Walaupun tidak sia-sia, seorang anak yang kemudian akhirnya menurut perintah orang tuanya membuang bungkus permen ke tempat yang benar, tidak signifikan dalam menyelesaikan masalah, sebab masyarakat kota akan tetap was-was dengan langkah yang diambil pemerintah. Kebijakan pemerintah tersebut akan mengakibatkan kekeringan pada musim kemarau dan akan menimbulkan banjir pada musim hujan – karena terjadi penggundulan hutan.
Karenanya anak di atas akan kembali bertanya kepada ayahnya itu, "ayah kenapa di kota ini tetap banjir, padahal aku kan sudah membuang bungkus permen itu pada tempatnya?". Mungkin jika ceriteranya dilanjutkan, ayah tadi akan kebingungan, sebab alasan yang diberikan kepada anaknya tidak terbukti.
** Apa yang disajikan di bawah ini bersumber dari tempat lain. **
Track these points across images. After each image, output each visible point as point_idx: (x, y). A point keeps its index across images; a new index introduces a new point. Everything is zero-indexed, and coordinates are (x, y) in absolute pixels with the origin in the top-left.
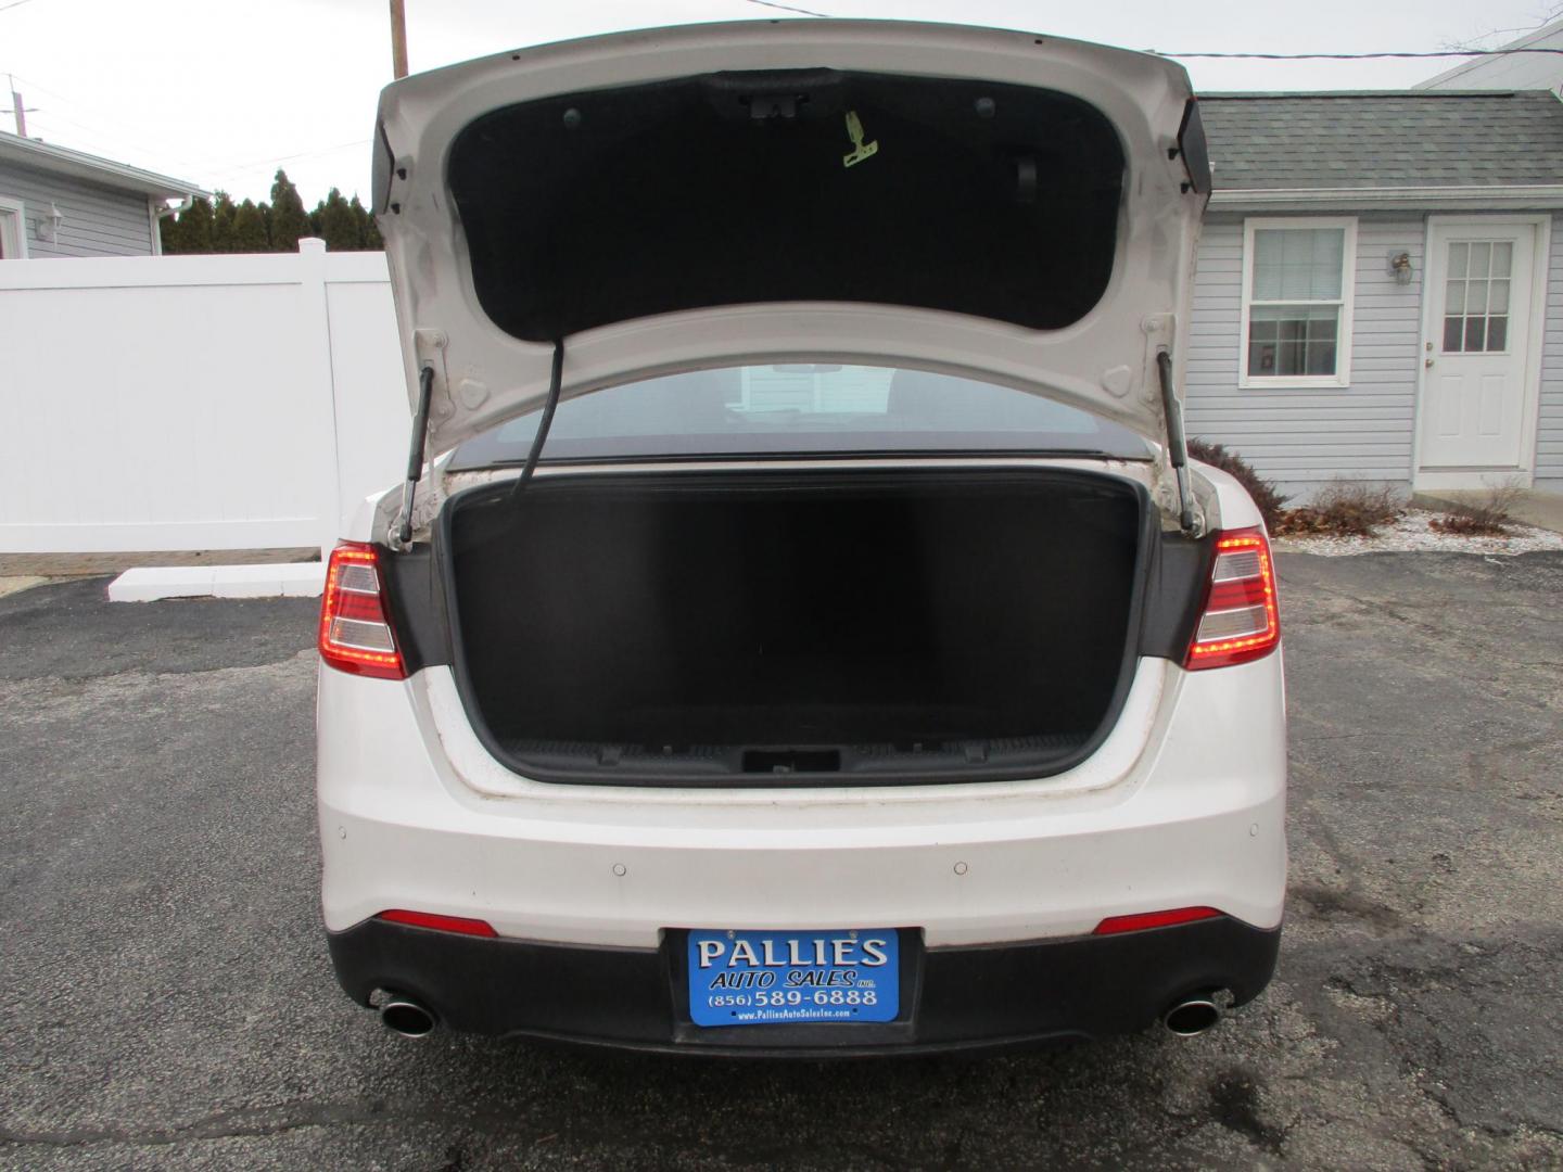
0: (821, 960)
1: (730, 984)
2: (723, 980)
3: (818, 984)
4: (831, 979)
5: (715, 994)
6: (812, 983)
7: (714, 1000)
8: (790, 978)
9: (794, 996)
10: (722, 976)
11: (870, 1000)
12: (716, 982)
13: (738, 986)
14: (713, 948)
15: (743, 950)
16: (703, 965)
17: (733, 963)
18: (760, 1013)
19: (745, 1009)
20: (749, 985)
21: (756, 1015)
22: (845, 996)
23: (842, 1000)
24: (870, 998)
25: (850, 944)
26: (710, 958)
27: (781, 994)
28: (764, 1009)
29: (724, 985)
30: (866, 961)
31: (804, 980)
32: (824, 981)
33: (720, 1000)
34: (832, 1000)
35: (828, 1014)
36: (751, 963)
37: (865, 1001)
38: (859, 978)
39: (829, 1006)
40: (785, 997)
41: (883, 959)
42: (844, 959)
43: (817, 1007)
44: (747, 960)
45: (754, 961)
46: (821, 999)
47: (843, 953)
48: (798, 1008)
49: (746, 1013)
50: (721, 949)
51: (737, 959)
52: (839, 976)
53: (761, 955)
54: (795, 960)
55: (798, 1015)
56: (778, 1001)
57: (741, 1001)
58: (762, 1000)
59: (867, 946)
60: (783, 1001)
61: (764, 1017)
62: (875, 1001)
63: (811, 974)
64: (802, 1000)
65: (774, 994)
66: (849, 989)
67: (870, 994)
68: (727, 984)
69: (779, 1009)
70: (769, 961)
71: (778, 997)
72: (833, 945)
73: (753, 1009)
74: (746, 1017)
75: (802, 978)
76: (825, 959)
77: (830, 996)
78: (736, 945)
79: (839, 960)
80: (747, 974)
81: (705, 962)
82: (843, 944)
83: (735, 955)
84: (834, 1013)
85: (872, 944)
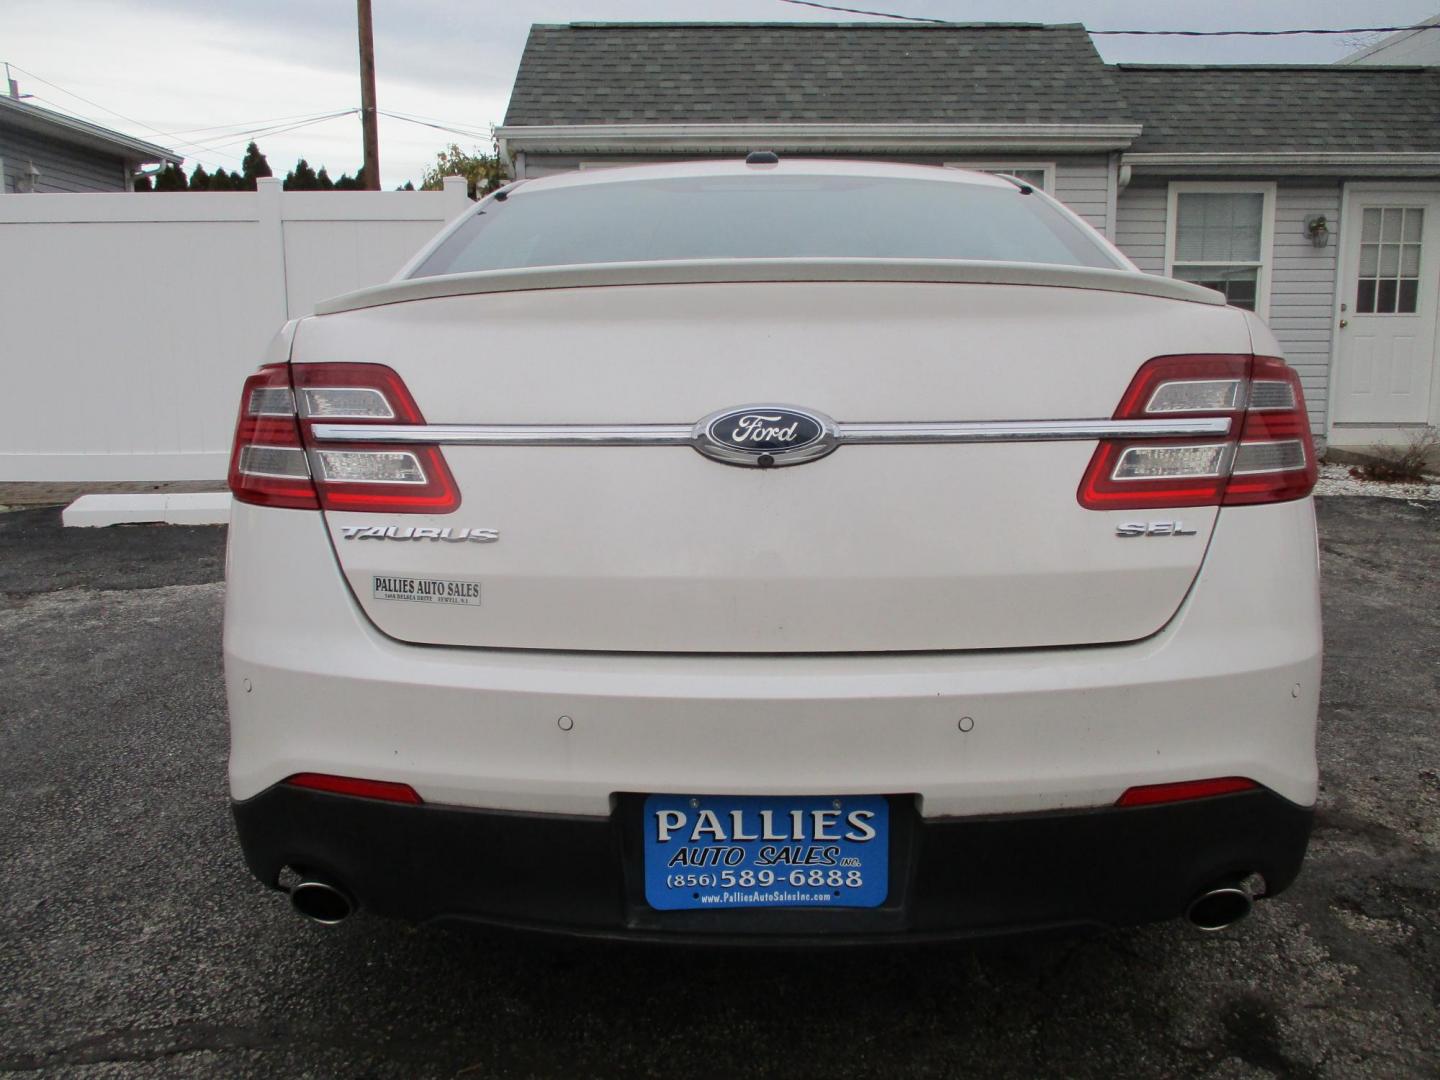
0: (798, 834)
1: (692, 862)
2: (685, 856)
3: (794, 862)
4: (809, 857)
5: (674, 873)
6: (788, 861)
7: (673, 880)
8: (762, 854)
9: (766, 875)
10: (684, 851)
11: (854, 881)
12: (676, 859)
13: (701, 863)
14: (673, 819)
15: (708, 822)
16: (661, 838)
17: (696, 836)
18: (726, 895)
19: (710, 891)
20: (714, 862)
21: (722, 898)
22: (826, 876)
23: (822, 881)
24: (856, 879)
25: (832, 817)
26: (669, 830)
27: (751, 873)
28: (731, 890)
29: (685, 863)
30: (850, 835)
31: (779, 857)
32: (801, 859)
33: (680, 880)
34: (810, 881)
35: (805, 897)
36: (717, 838)
37: (848, 882)
38: (843, 855)
39: (807, 888)
40: (756, 877)
41: (871, 833)
42: (825, 833)
43: (792, 889)
44: (713, 833)
45: (720, 835)
46: (798, 879)
47: (824, 826)
48: (770, 890)
49: (710, 895)
50: (682, 820)
51: (700, 832)
52: (819, 853)
53: (729, 828)
54: (768, 834)
55: (771, 898)
56: (747, 881)
57: (704, 881)
58: (729, 880)
59: (852, 818)
60: (753, 882)
61: (731, 900)
62: (860, 882)
63: (787, 850)
64: (776, 881)
65: (743, 873)
66: (831, 869)
67: (854, 874)
68: (689, 862)
69: (749, 891)
70: (738, 834)
71: (747, 877)
72: (813, 817)
73: (719, 891)
74: (710, 900)
75: (775, 855)
76: (803, 833)
77: (808, 876)
78: (699, 815)
79: (819, 834)
80: (712, 850)
81: (664, 836)
82: (825, 815)
83: (699, 828)
84: (812, 896)
85: (858, 816)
Atau dia akan berkata, "nak tugasmu sekarang adalah memberi keteladanan kepada Walikota-mu, supaya dia berhati-hati dalam mengeluarkan kebijakan, sebab jika salah, akan berakibat fatal pada banyak orang. Sekalian aja bilang, kalau dia tidak amanah dalam memerintah lebih baik jangan menjadi pemimpin aja, sebab di akhirat nanti akan dipinta pertanggungjawaban oleh Allah. Trus bilang sama dia, yang menjadi pertimbangan dalam pengambilan kebijakan itu jangan hanya para penguasaha besar yang banyak uang, tetapi rakyat secara umum, walaupun mereka tidak memiliki modal untuk nyogok Walikota. Ingat jabatan itu amanah dari Allah jadi harus dipergunakan untuk kepentingan seluruh manusia di bumi, sebab di hadapan Allah semua orang sama, kecuali orang yang berilmu dan taqwa."